[Stored items]
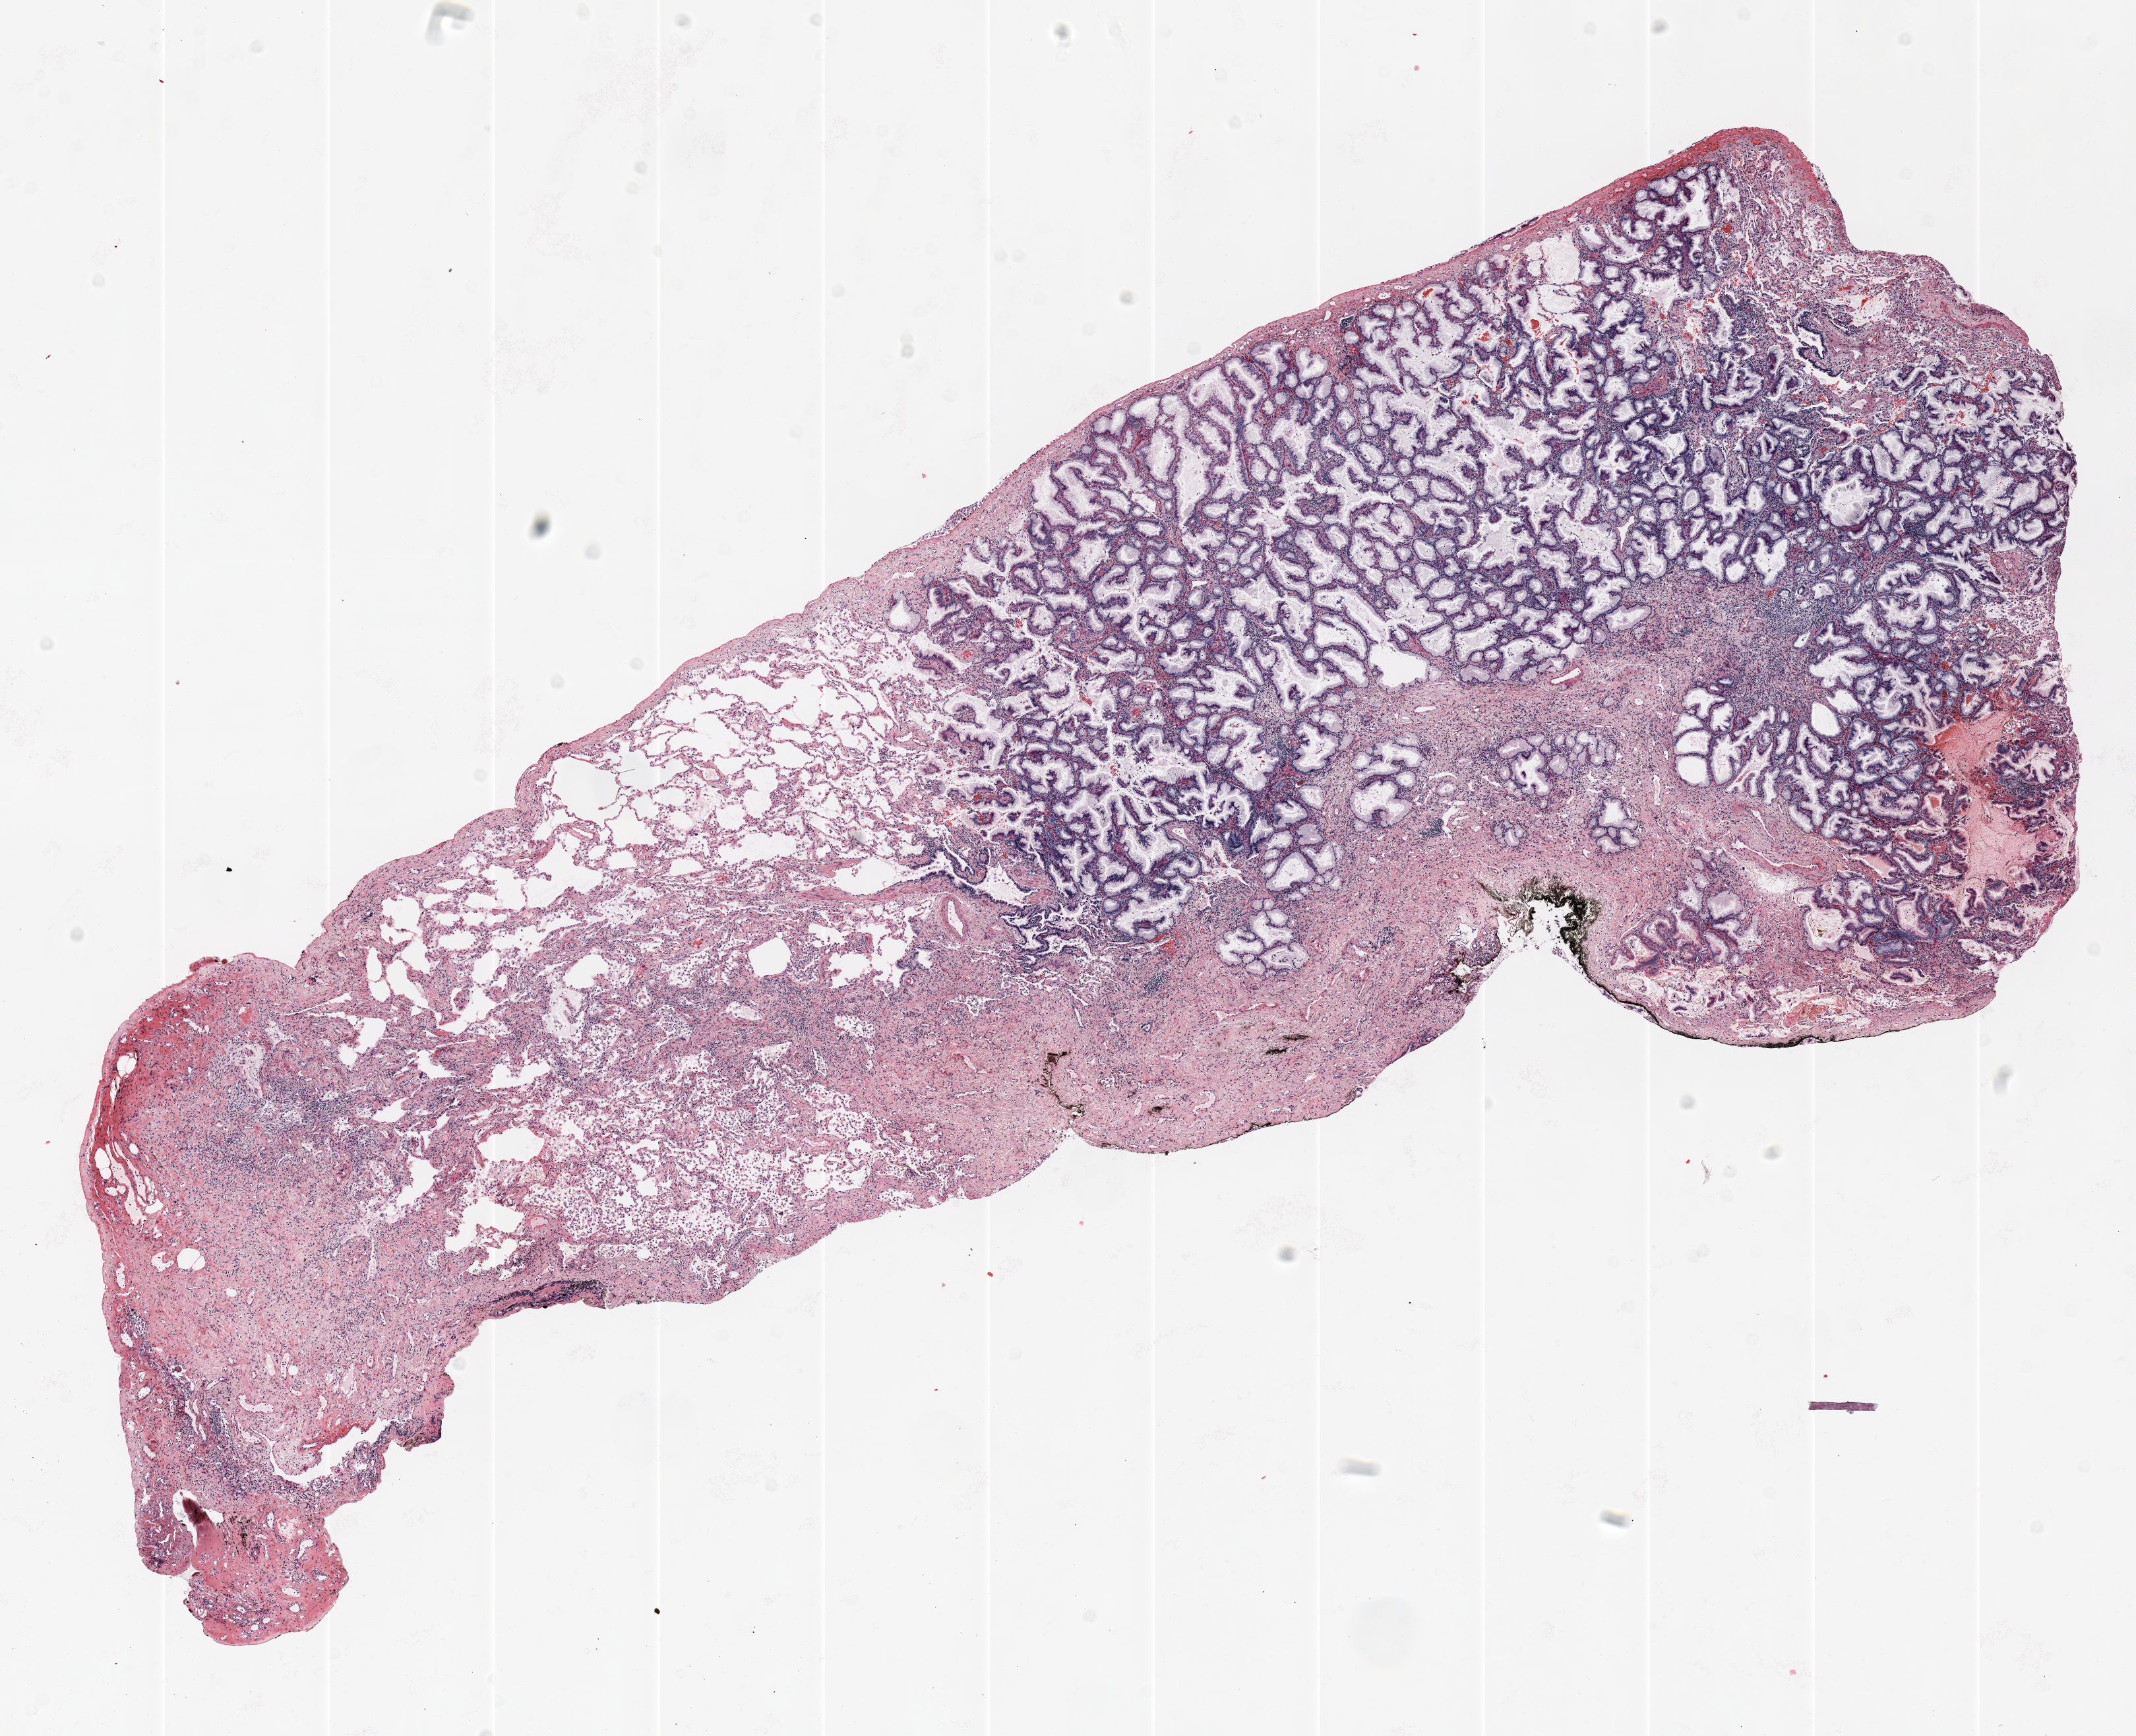
Whole-slide histology image, H&E — low-resolution overview of the scanned area, about 13.0 x 10.6 mm (from a 20x scan), formalin-fixed paraffin-embedded (FFPE) section, lung tissue. Female patient, aged 64 at enrolment. Former smoker at enrolment. Grade: well differentiated (G1).
Participant's lung-cancer diagnosis: Bronchiolo-alveolar adenocarcinoma, NOS. Primary tumour location (clinical record): left lower lobe. ICD-O-3 topography: lower lobe of lung (C34.3). Stage (AJCC 6th edition): IA. Tumour size (pathology): 8 mm.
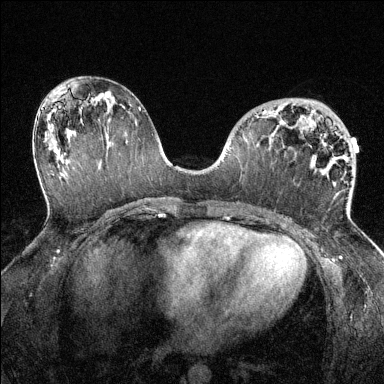
Breast MRI (dynamic contrast-enhanced), one axial slice; slice 71 of 144 in the series (ordered by position); dynamic contrast-enhanced series, time point 2 of 6 at this slice position (early post-contrast); 1.5 T; TE 1.7 ms, TR 4.6 ms; 1.2 mm slice thickness; 384 × 384 image matrix, field of view 320 × 320 mm. Female patient.
Structures marked on this image (semi-automatically segmented with operator editing):
- enhancing-tissue mask used for the functional tumour volume (all voxels passing the contrast-enhancement thresholds inside the analysis volume; usually the tumour): box from (x=262, y=111) to (x=348, y=216) px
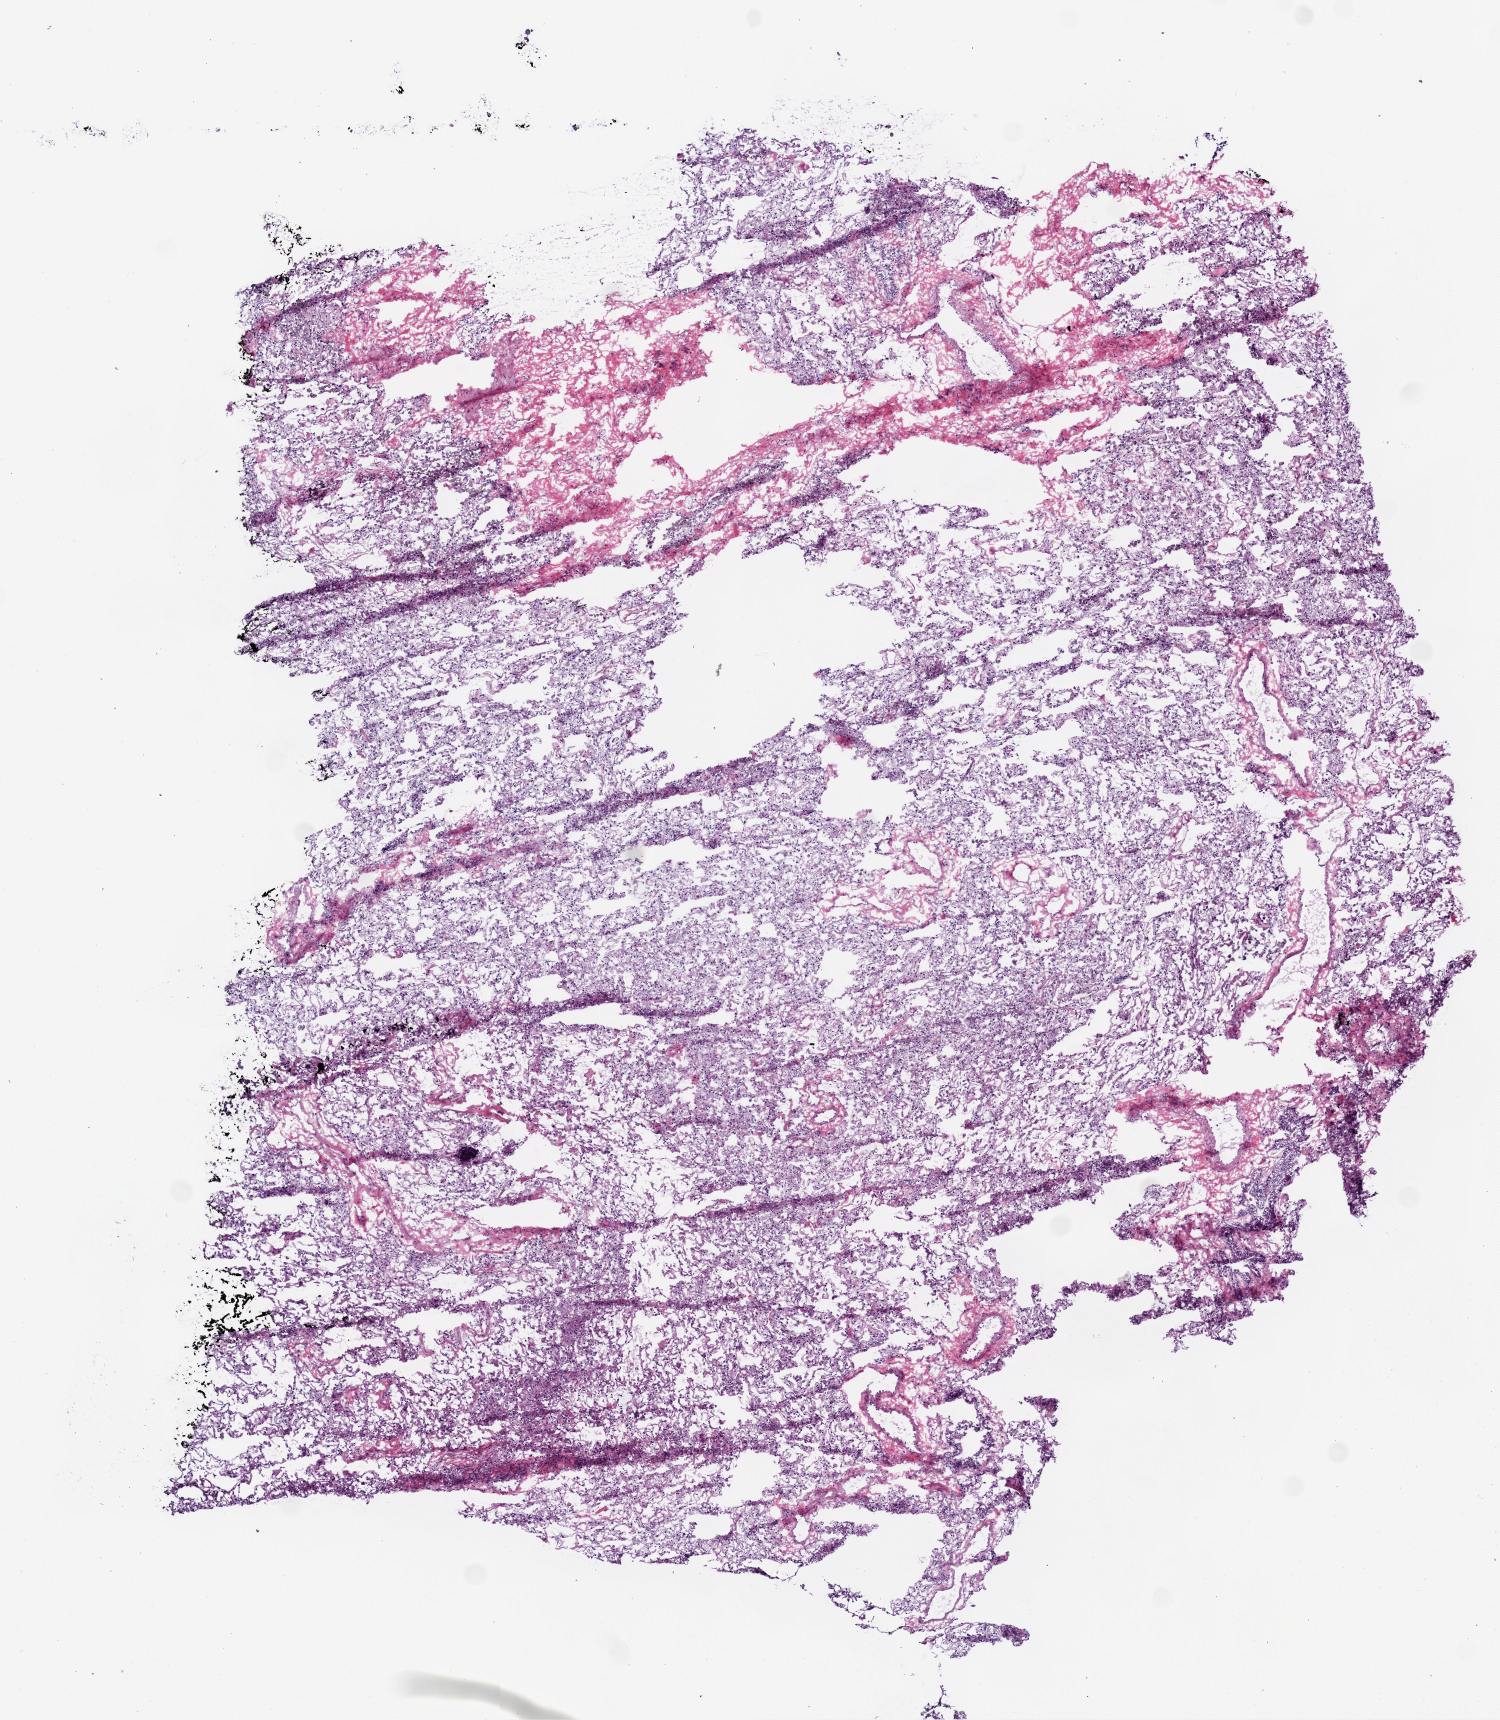
H&E whole-slide image, a low-resolution overview of the entire scanned area, about 6.0 x 6.9 mm (slide scanned at 20x). Frozen section from the top of the tissue portion. Solid tissue normal (non-tumour tissue) sample from the lung. Male, age 68 years at initial diagnosis.
- this section: solid tissue normal sample (biorepository sample class)
- patient diagnosis: Adenocarcinoma, NOS (lower lobe, lung)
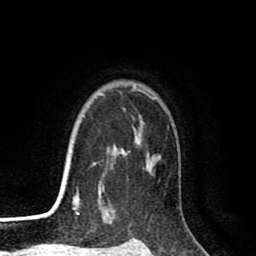
Breast MRI (dynamic contrast-enhanced), one axial slice. Slice 70 of 80 in the series (ordered by position). Cropped to one breast. Dynamic contrast-enhanced series, time point 2 of 8 at this slice position (early post-contrast). 1.5 T. TE 2.6 ms, TR 6.1 ms. 256 × 256 image matrix, field of view 160 × 160 mm. Female patient.
Structures marked on this image (semi-automatically segmented with operator editing):
- enhancing-tissue mask used for the functional tumour volume (all voxels passing the contrast-enhancement thresholds inside the analysis volume; usually the tumour): bounding box (x1, y1, x2, y2) in pixels: (72, 85, 159, 215)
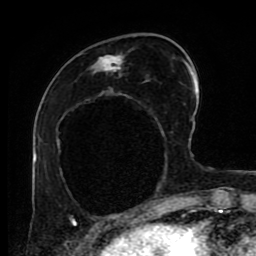
Breast MRI (dynamic contrast-enhanced), one axial slice. Slice 29 of 80 in the series (ordered by position). Cropped to one breast. Dynamic contrast-enhanced series, time point 2 of 9 at this slice position (early post-contrast). 1.5 T. TE 4.2 ms, TR 7 ms. 2 mm slice thickness. 256 × 256 image matrix, field of view 170 × 170 mm. Female patient.
Outlined on this slice (semi-automatically segmented with operator editing):
- enhancing-tissue mask used for the functional tumour volume (all voxels passing the contrast-enhancement thresholds inside the analysis volume; usually the tumour): box from (x=92, y=53) to (x=191, y=74) px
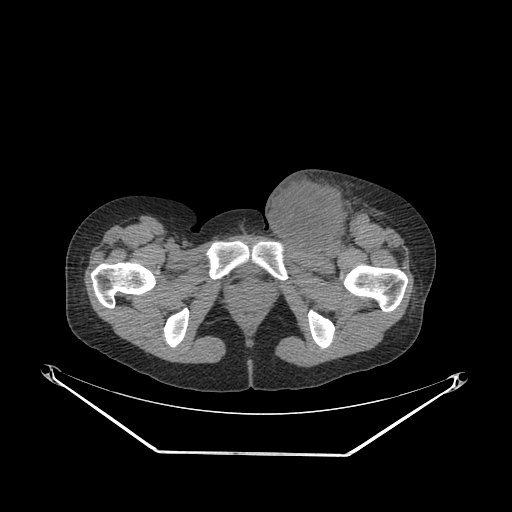
CT of an extremity soft-tissue mass (from a PET/CT study), one axial slice; slice 62 of 267 in the series (ordered by position); soft-tissue window (W 400 / L 40 HU); 3.75 mm slice thickness; 512 × 512 image matrix, field of view 500 × 500 mm. Female patient. From the clinical record (not read from this slice): histological type: leiomyosarcoma; grade: high; site of the primary tumour: right groin.
Annotated regions visible in this slice (expert contour drawn on MRI and transferred to this co-registered scan by the dataset authors):
- gross tumour volume including surrounding oedema: box from (x=260, y=171) to (x=380, y=254) px
- gross tumour volume (mass): (x=262, y=178)–(x=346, y=252)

■ Activity ■
Your answer must be an exact reproduction of all entries, containing no pictures.

■ Answer for the task ■
Whole-slide histology image, H&E — low-resolution overview of the scanned area, about 13.0 x 10.6 mm (from a 20x scan), formalin-fixed paraffin-embedded (FFPE) section, lung tissue. Female patient, aged 64 at enrolment. Former smoker at enrolment. Grade: well differentiated (G1).
Participant's lung-cancer diagnosis: Bronchiolo-alveolar adenocarcinoma, NOS. Primary tumour location (clinical record): left lower lobe. ICD-O-3 topography: lower lobe of lung (C34.3). Stage (AJCC 6th edition): IA. Tumour size (pathology): 8 mm.
Breast MRI (dynamic contrast-enhanced), one axial slice; slice 71 of 144 in the series (ordered by position); dynamic contrast-enhanced series, time point 2 of 6 at this slice position (early post-contrast); 1.5 T; TE 1.7 ms, TR 4.6 ms; 1.2 mm slice thickness; 384 × 384 image matrix, field of view 320 × 320 mm. Female patient.
Structures marked on this image (semi-automatically segmented with operator editing):
- enhancing-tissue mask used for the functional tumour volume (all voxels passing the contrast-enhancement thresholds inside the analysis volume; usually the tumour): box from (x=262, y=111) to (x=348, y=216) px
H&E whole-slide image, a low-resolution overview of the entire scanned area, about 6.0 x 6.9 mm (slide scanned at 20x). Frozen section from the top of the tissue portion. Solid tissue normal (non-tumour tissue) sample from the lung. Male, age 68 years at initial diagnosis.
- this section: solid tissue normal sample (biorepository sample class)
- patient diagnosis: Adenocarcinoma, NOS (lower lobe, lung)
Breast MRI (dynamic contrast-enhanced), one axial slice. Slice 70 of 80 in the series (ordered by position). Cropped to one breast. Dynamic contrast-enhanced series, time point 2 of 8 at this slice position (early post-contrast). 1.5 T. TE 2.6 ms, TR 6.1 ms. 256 × 256 image matrix, field of view 160 × 160 mm. Female patient.
Structures marked on this image (semi-automatically segmented with operator editing):
- enhancing-tissue mask used for the functional tumour volume (all voxels passing the contrast-enhancement thresholds inside the analysis volume; usually the tumour): bounding box (x1, y1, x2, y2) in pixels: (72, 85, 159, 215)
Breast MRI (dynamic contrast-enhanced), one axial slice. Slice 29 of 80 in the series (ordered by position). Cropped to one breast. Dynamic contrast-enhanced series, time point 2 of 9 at this slice position (early post-contrast). 1.5 T. TE 4.2 ms, TR 7 ms. 2 mm slice thickness. 256 × 256 image matrix, field of view 170 × 170 mm. Female patient.
Outlined on this slice (semi-automatically segmented with operator editing):
- enhancing-tissue mask used for the functional tumour volume (all voxels passing the contrast-enhancement thresholds inside the analysis volume; usually the tumour): box from (x=92, y=53) to (x=191, y=74) px
CT of an extremity soft-tissue mass (from a PET/CT study), one axial slice; slice 62 of 267 in the series (ordered by position); soft-tissue window (W 400 / L 40 HU); 3.75 mm slice thickness; 512 × 512 image matrix, field of view 500 × 500 mm. Female patient. From the clinical record (not read from this slice): histological type: leiomyosarcoma; grade: high; site of the primary tumour: right groin.
Annotated regions visible in this slice (expert contour drawn on MRI and transferred to this co-registered scan by the dataset authors):
- gross tumour volume including surrounding oedema: box from (x=260, y=171) to (x=380, y=254) px
- gross tumour volume (mass): (x=262, y=178)–(x=346, y=252)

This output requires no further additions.